Hz. Ömer:- İyi iyi , Allah senden razı olsun. Sen adamını çok güzel halleriyle övdün; artık onun hakkında fazla bir şey söylemen de gerekmez, dedi.
Kadın çıkıp gittikten sonra, orada hazır bulunan sahabi Kaab b. Sûr r.a. dedi ki:
– Ey müminlerin emiri, kadın utanıp asıl şikayetini sana söyleyemedi.
– Kadının ne şikayeti varmış ki?
– Kadın kocasından, kocalık vazifelerini yerine getirmiyor diye şikayette bulunuyor, fakat bunu açıkça söyleyemiyor.
Hz. Ömer kadını geri çağırdı. Kocasına da haber gönderip yanına getirtti. Sonra Kaab b. Sûr’a :
– Bunlar arasında sen hakemlik et, diye teklif etti. Kaab :
– Sen buradayken ben nasıl hakemlik yapabilirim, dedi. Hz. Ömer r.a
– Benim anlayamadığım inceliği sen anladın. Bunun için onları dinleyip aralarında gereken hükmü vermek de senin hakkındır, dedi.
Bunun üzerine Kaab o adama dedi ki:
– Allah Tealâ erkeklere hitaben: “Sizin için helal ve hoş olan kadınlardan ikişer, üçer ve dörder olarak nikahlayın” (Nisâ, 3) diye buyurduğuna göre, en çok üç gün peşpeşe oruç tutabilirsin; dördüncü günü tutmamaman gerekir.
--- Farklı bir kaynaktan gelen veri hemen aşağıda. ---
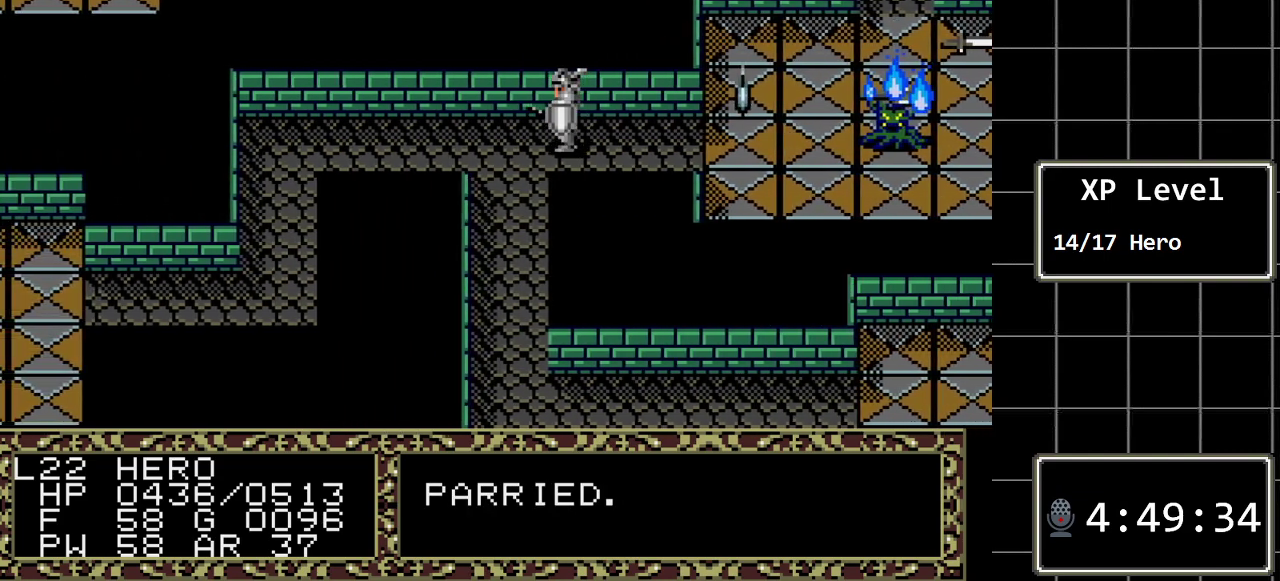
{"buttons": [], "events": [[50, "DPAD_DOWN", "down"], [467, "DPAD_DOWN", "up"]]}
En çok da üç sabaha kadar ibadet edebilirsin; dördüncü gece eşinle beraber olmalısın.
Hz. Ömer r.a. Kaab’ın bu ince anlayışını beğendi ve:
– Senin bu buluşun öteki buluşundan da güzelmiş, dedi. Bu isabetli hükmü çok beğenen halife onu Basra kadısı yaptı.
Kadıncağız şikayetinde: “Kocam geceleri hep ibadet eder, gündüzleri oruç tutar” deyince, maksadı farketmeyen Hz. Ömer: “Kocanı bunlardan men mi edeyim?” demişti.
Kaynak: İbn Saad , et- Tabakâtü’l – Kebîr , 9/91.